In this presentation, we will discuss machine learning and analytics with extremely-imbalanced data and investigate the applicability of these methodologies in the design of recommender systems that support information systems.
Cloud Service Management for Manufacturing
Bio
Lin Zhang is a professor of Beihang University, China. He received the B.S. degree in 1986 from Nankai University, China, the M.S. and the Ph.D. degree in 1989 and 1992 from Tsinghua University, China. His research interests include service oriented modeling and simulation, cloud manufacturing, model engineering for simulation, agent based control and simulation.

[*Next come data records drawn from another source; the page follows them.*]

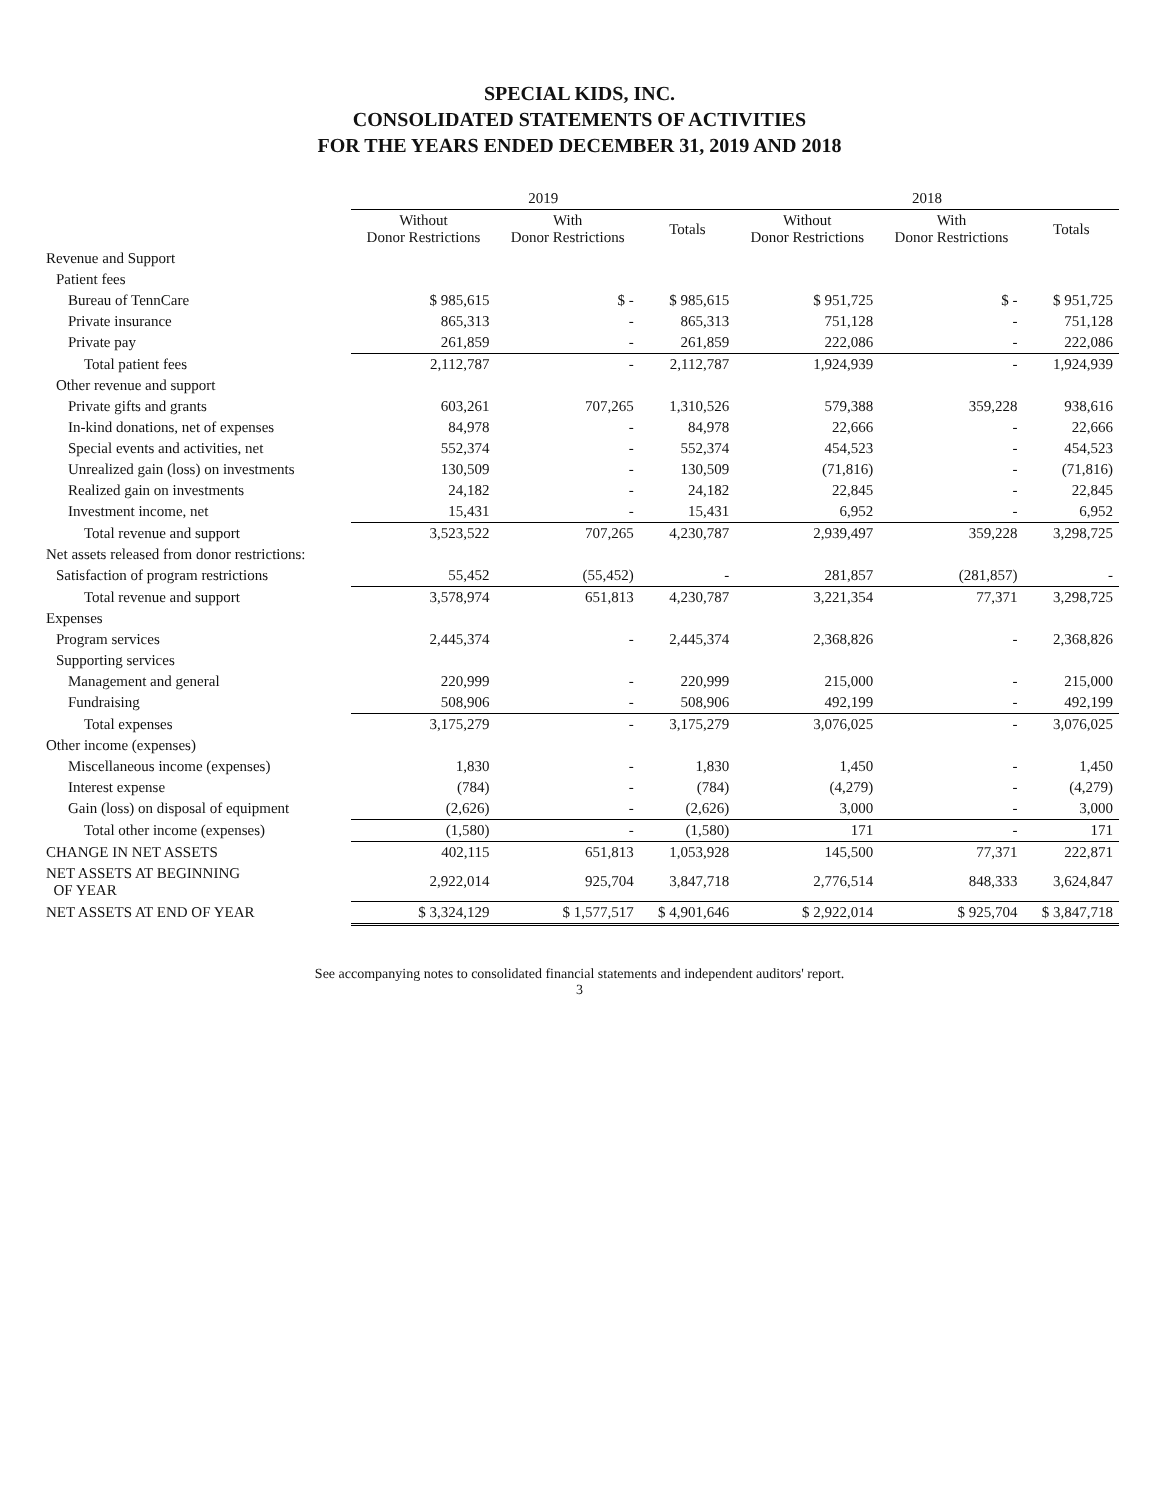SPECIAL KIDS, INC.
CONSOLIDATED STATEMENTS OF ACTIVITIES
FOR THE YEARS ENDED DECEMBER 31, 2019 AND 2018
| | 2019 | | | 2018 | | |
| --- | --- | --- | --- | --- | --- | --- |
| | Without Donor Restrictions | With Donor Restrictions | Totals | Without Donor Restrictions | With Donor Restrictions | Totals |
| Revenue and Support | | | | | | |
| Patient fees | | | | | | |
| Bureau of TennCare | $ 985,615 | $ - | $ 985,615 | $ 951,725 | $ - | $ 951,725 |
| Private insurance | 865,313 | - | 865,313 | 751,128 | - | 751,128 |
| Private pay | 261,859 | - | 261,859 | 222,086 | - | 222,086 |
| Total patient fees | 2,112,787 | - | 2,112,787 | 1,924,939 | - | 1,924,939 |
| Other revenue and support | | | | | | |
| Private gifts and grants | 603,261 | 707,265 | 1,310,526 | 579,388 | 359,228 | 938,616 |
| In-kind donations, net of expenses | 84,978 | - | 84,978 | 22,666 | - | 22,666 |
| Special events and activities, net | 552,374 | - | 552,374 | 454,523 | - | 454,523 |
| Unrealized gain (loss) on investments | 130,509 | - | 130,509 | (71,816) | - | (71,816) |
| Realized gain on investments | 24,182 | - | 24,182 | 22,845 | - | 22,845 |
| Investment income, net | 15,431 | - | 15,431 | 6,952 | - | 6,952 |
| Total revenue and support | 3,523,522 | 707,265 | 4,230,787 | 2,939,497 | 359,228 | 3,298,725 |
| Net assets released from donor restrictions: | | | | | | |
| Satisfaction of program restrictions | 55,452 | (55,452) | - | 281,857 | (281,857) | - |
| Total revenue and support | 3,578,974 | 651,813 | 4,230,787 | 3,221,354 | 77,371 | 3,298,725 |
| Expenses | | | | | | |
| Program services | 2,445,374 | - | 2,445,374 | 2,368,826 | - | 2,368,826 |
| Supporting services | | | | | | |
| Management and general | 220,999 | - | 220,999 | 215,000 | - | 215,000 |
| Fundraising | 508,906 | - | 508,906 | 492,199 | - | 492,199 |
| Total expenses | 3,175,279 | - | 3,175,279 | 3,076,025 | - | 3,076,025 |
| Other income (expenses) | | | | | | |
| Miscellaneous income (expenses) | 1,830 | - | 1,830 | 1,450 | - | 1,450 |
| Interest expense | (784) | - | (784) | (4,279) | - | (4,279) |
| Gain (loss) on disposal of equipment | (2,626) | - | (2,626) | 3,000 | - | 3,000 |
| Total other income (expenses) | (1,580) | - | (1,580) | 171 | - | 171 |
| CHANGE IN NET ASSETS | 402,115 | 651,813 | 1,053,928 | 145,500 | 77,371 | 222,871 |
| NET ASSETS AT BEGINNING OF YEAR | 2,922,014 | 925,704 | 3,847,718 | 2,776,514 | 848,333 | 3,624,847 |
| NET ASSETS AT END OF YEAR | $ 3,324,129 | $ 1,577,517 | $ 4,901,646 | $ 2,922,014 | $ 925,704 | $ 3,847,718 |
See accompanying notes to consolidated financial statements and independent auditors' report.
3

Currently, he serves as the Past President of the Society for Modeling & Simulation International (SCS), a Fellow of SCS and ASIASIM, the executive vice president of China Simulation Federation (CSF), a chief scientist of the 863 key projects, and associate Editor-in-Chief and associate editors of 6 peer-reviewed international journals. He authored and co-authored more than 200 papers, 10 books and chapters. He received the National Award for Excellent Science and Technology Books in 1999, the Outstanding Individual Award of China High-Tech R&D Program (863), 2001, the National Excellent Scientific and Technological Workers Awards in 2014.
Abstract
Service management is one of the most important tasks on a cloud. For the cloud designed for manufacturing, service management becomes very difficult because of many specific features, such as multi-varieties, heterogeneity, uncertainty, multi-constraints, and many services consist of physical equipment. This lecture will summarize state-of-art of cloud service management for manufacturing, and then discuss key technologies including service creation, service search and matching, service composition and scheduling, service credibility evaluation and service transaction. Some application examples will be presented.